This weighty blog describes the use-cases and GPU options for Frame in public clouds and on-premises. It also presents how to right-size the GPU-powered workload VMs, the tools to use, and the common mistakes to avoid when using GPUs with Frame.
Playstation 5, RPi, Chromebook, Macbook, and Apple iPhone - what’s the common denominator?!
Nowadays every modern end-user device has either a Graphics Processing Unit (GPU) a hardware-based decoder, or both. You will find them when looking under the technology covers in your Chromebook, RPi, Windows Ultrabook, Playstation 5, Tesla Model S, Apple Watch, Oculus VR set, and latest Android smartphone. But why do GPUs and hardware-based encoders/decoders matter in the world of Desktop-as-a-Service (DaaS)?
Although GPUs and encoders/decoders serve different purposes in the end, it is all about delivering the best graphical user experience, supporting application APIs such as DirectX, OpenGL, and offloading the CPU for encoding/decoding to optimize resource consumption.
The goal here is to deliver the best user experience for those running operating systems such as Windows 10 and its Windows applications on both physical PCs and on “Cloud Workstations” delivered via DaaS solutions such as Nutanix Frame, Amazon Workspaces, Citrix Virtual Apps and Desktops Services, Microsoft Windows Virtual Desktops (WVD), and VMware Horizon Cloud.
GPUs are HOT - Games, VR, AI, Designers, and DaaS
Every technology geek wants to use the latest and greatest AMD or NVIDIA GPUs in their gaming PCs. Virtual Reality, GPUs with real-time raytracing capabilities, and unified communications with AI-based noise-canceling for business and entertainment are real, today! Cryptocurrency mining enthusiasts also use GPUs a lot and the latest developments around Machine and Deep Learning are sky-rocketing because of data, cloud, and GPU developments.
In the context of professional graphics, designers know the value of GPUs when running workstation applications from Adobe, Autodesk, Siemens, PTC, Dassault Systemes, and more. Also, the current Windows 10 operating system, browsers, video conferencing tools such as Teams and Zoom, and Microsoft Office 365 all benefit when the physical or virtual machine is equipped with a GPU.
GPUs - yay!?
Why, then, aren’t all the millions of virtual desktop and application users worldwide using GPUs? Are GPUs only for the special “cloud workstation” use-cases? (Hint: No). Are they for using remoting protocols to deliver virtual desktops and applications that can use the GPU and deliver the best user experience? (Hint: Yes).

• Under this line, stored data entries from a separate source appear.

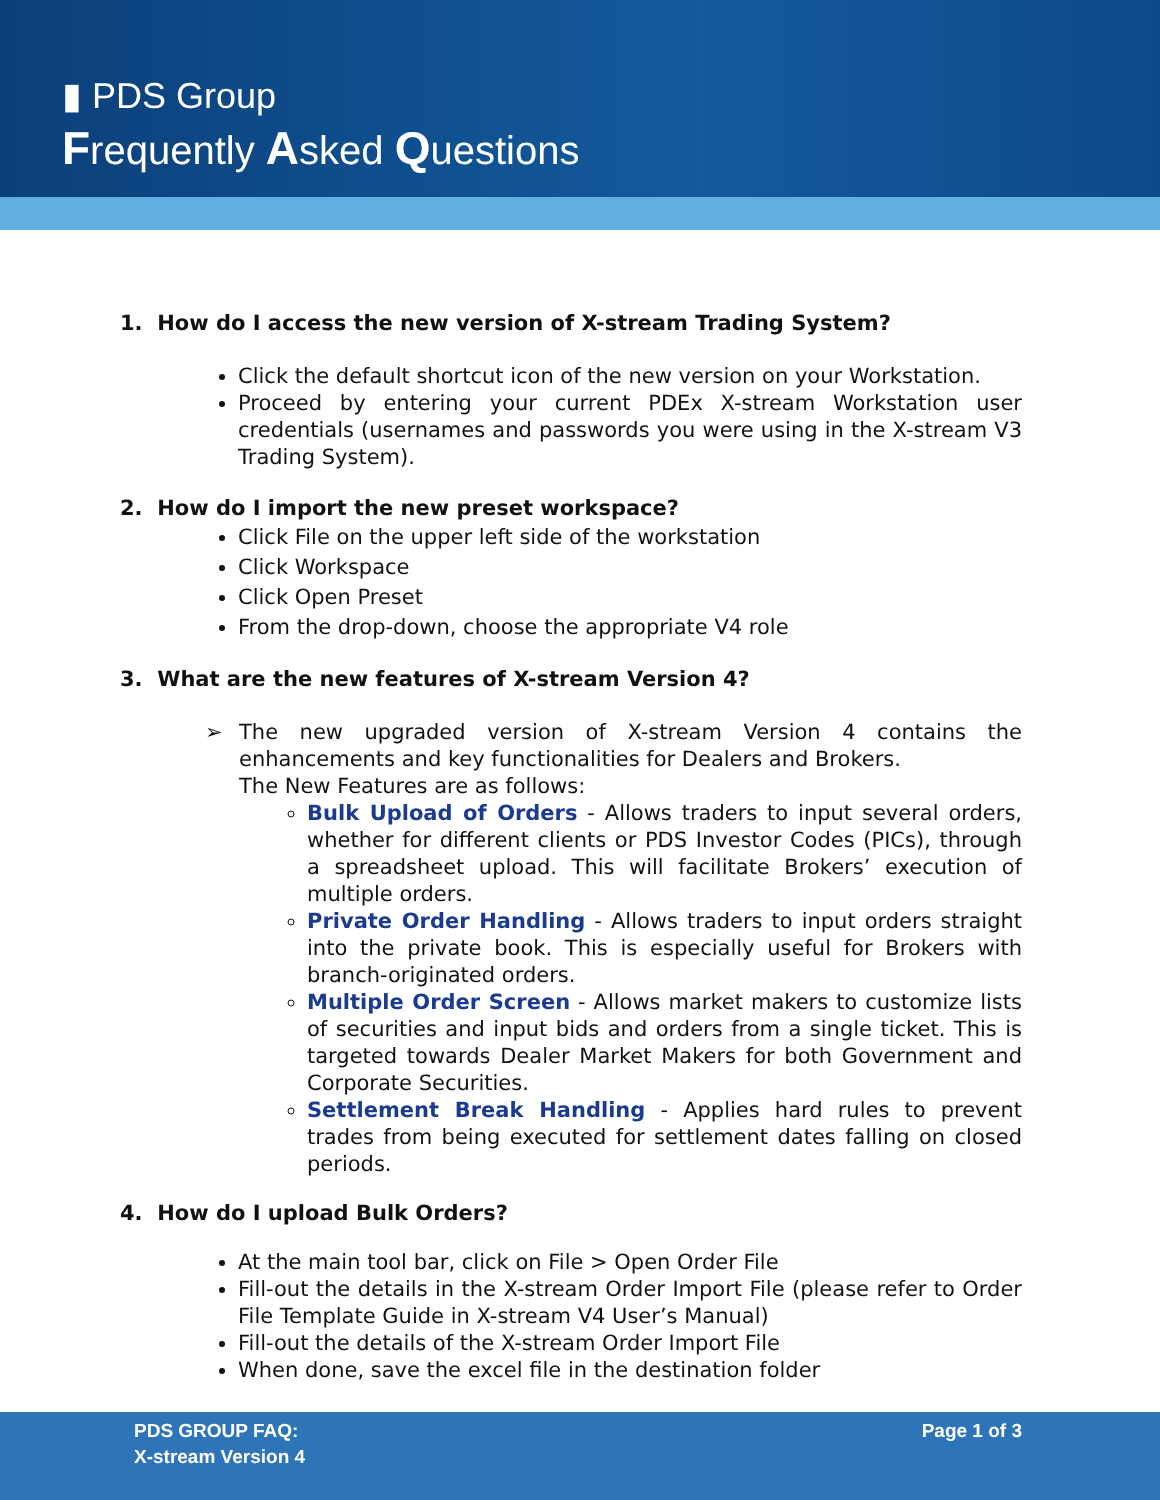▮ PDS Group
Frequently Asked Questions
1. How do I access the new version of X-stream Trading System?
Click the default shortcut icon of the new version on your Workstation.
Proceed by entering your current PDEx X-stream Workstation user credentials (usernames and passwords you were using in the X-stream V3 Trading System).
2. How do I import the new preset workspace?
Click File on the upper left side of the workstation
Click Workspace
Click Open Preset
From the drop-down, choose the appropriate V4 role
3. What are the new features of X-stream Version 4?
➢
The new upgraded version of X-stream Version 4 contains the enhancements and key functionalities for Dealers and Brokers.
The New Features are as follows:
Bulk Upload of Orders - Allows traders to input several orders, whether for different clients or PDS Investor Codes (PICs), through a spreadsheet upload. This will facilitate Brokers’ execution of multiple orders.
Private Order Handling - Allows traders to input orders straight into the private book. This is especially useful for Brokers with branch-originated orders.
Multiple Order Screen - Allows market makers to customize lists of securities and input bids and orders from a single ticket. This is targeted towards Dealer Market Makers for both Government and Corporate Securities.
Settlement Break Handling - Applies hard rules to prevent trades from being executed for settlement dates falling on closed periods.
4. How do I upload Bulk Orders?
At the main tool bar, click on File > Open Order File
Fill-out the details in the X-stream Order Import File (please refer to Order File Template Guide in X-stream V4 User’s Manual)
Fill-out the details of the X-stream Order Import File
When done, save the excel file in the destination folder
PDS GROUP FAQ:
X-stream Version 4
Page 1 of 3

Modern DaaS remoting protocols, such as Nutanix Frame Remote Desktop Protocol (FRP) are able to use hardware- (GPU) based encoding, delivering an awesome user-experience to “run any application in the browser” while offloading the CPU. This is one great benefit of leveraging GPUs or vGPUs, the other benefit is the ability to support application APIs such as OpenGL, DirectX, and CUDA.
Customers often ask the question, “do I really need GPUs for all my applications and my use-cases, including single task and knowledge workers?”
Some say, “GPU4All,” but in my opinion there always is some nuance. The fact is that DaaS with Windows 10, using the latest AMD and Intel CPUs, can work well without GPUs. There are in fact large, 90K+ customer deployments using virtual desktops and applications using CPU-only configurations.
Of course, right-sizing the infrastructure and virtual machines using common practices is essential here. More insights about sizing can be found in this blog post.
Key questions to be asked are:
- Does a “CPU only” configuration provide the best user experience? What are the applications used and do they benefit from the GPU?
- What is the right balance between user-experience and costs? What are the current and proposed costs?
- Is the CPU-only configuration future-proof? The Windows OS is expecting “GPU inside” and also more and more applications, including Windows, browsers, Microsoft Teams, Zoom, and Microsoft Office are benefiting from GPU functionality.
CPU, GPU, vGPU, Passthrough GPU - What to Choose?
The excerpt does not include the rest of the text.